Wenn im Separee eines Restaurants in China der Ruf „Gan Bei! Gan Bei!“ ertönt, sollten Sie, westliche Langnase, sich ganz warm anziehen. Auch wenn die daraufhin kredenzten Schnapsgläser nur fingerhutgroß sind. Denn der Schnaps namens Maotai, gebrannt aus roter Hirse und Weizen, besitzt zwischen 50 und 60 Umdrehungen und wäre als Anästhetikum für Vollnarkosen geeignet.
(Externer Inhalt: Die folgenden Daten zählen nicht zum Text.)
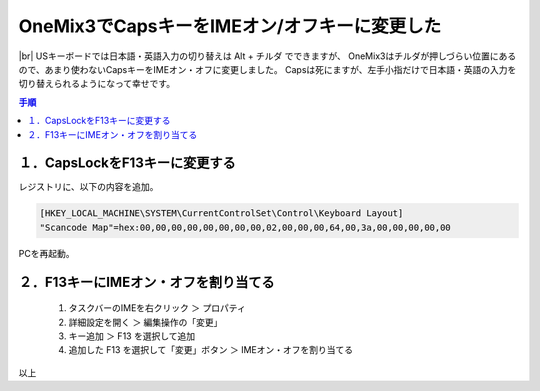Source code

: .. post:: 2019-08-15
   :tags: onemix
   :category: blog

OneMix3でCapsキーをIMEオン/オフキーに変更した
=============================================

.. |img| image:: image/IMG_20190818_1743499.jpg
   :scale: 20%

.. |br| raw:: html

   <br>

|img| |br|
USキーボードでは日本語・英語入力の切り替えは Alt + チルダ でできますが、
OneMix3はチルダが押しづらい位置にあるので、あまり使わないCapsキーをIMEオン・オフに変更しました。
Capsは死にますが、左手小指だけで日本語・英語の入力を切り替えられるようになって幸せです。

.. contents:: 手順
   :local:
   :depth: 1


１．CapsLockをF13キーに変更する
-------------------------------

レジストリに、以下の内容を追加。

.. code-block:: none

   [HKEY_LOCAL_MACHINE\SYSTEM\CurrentControlSet\Control\Keyboard Layout]
   "Scancode Map"=hex:00,00,00,00,00,00,00,00,02,00,00,00,64,00,3a,00,00,00,00,00

PCを再起動。


２．F13キーにIMEオン・オフを割り当てる
--------------------------------------

   1. タスクバーのIMEを右クリック ＞ プロパティ
   2. 詳細設定を開く ＞ 編集操作の「変更」
   3. キー追加 ＞ F13 を選択して追加
   4. 追加した F13 を選択して「変更」ボタン ＞ IMEオン・オフを割り当てる


以上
Sie sollten sich keinesfalls darauf verlassen, dass Sie im Gegensatz zu ungefähr 55 Prozent aller Asiaten über genügend Mengen der Enzyme Alkoholdehydrogenase (ADH) oder Aldehyd-Dehydrogenase 2 (ALDH) verfügen, was genetisch bedingt ist und dafür sorgt, dass Ihr Körper in der Lage ist, Alkohol zu vertragen – in moderaten Mengen, aber das ist sogar dem Alkokol-intolerantesten Chinesen vollkommen wumpe. Er ruft „Gan Bei! Gan Bei!“, was so viel heißt wie „trockenes Glas“, also: „Ex und hopp!“

Ist der Aufruf zur hochprozentigen Druckbetankung erfolgt, haben Sie nur zwei Möglichkeiten, sich diesem Ritual zu verweigern: Entweder Sie sind eine Frau oder Sie sind als Mann in der Lage, glaubhaft zu versichern, dass Sie Medikamente einnehmen, die sich mit Alkohol nicht vertragen. Die Ausrede empfiehlt sich besonders, wenn Sie auf dem Stuhl Platz genommen haben, der sich gegenüber der Tür des Separees befindet. Dieser Ehrenplatz, der Sie als „wichtigste Person“ der Runde kennzeichnet, eröffnet Ihnen nun die einmalige Chance, an Grenzen zu stoßen, die Sie vermutlich niemals kennenlernen wollten. Denn nun haben Sie die ehrenvolle Aufgabe, nach einem ersten Schnäpschen zum Aufwärmen mit jedem Einzelnen der Anwesenden noch einen ganz persönlichen Maotai zu kippen. Dazu gehen Sie bitte im Uhrzeigersinn um den Tisch herum, rufen „Gan Bei! Gan Bei!“, stoßen an und überwinden sich. Danach werden Sie wissen, dass chinesische Fingerhüte verdammt groß sein können.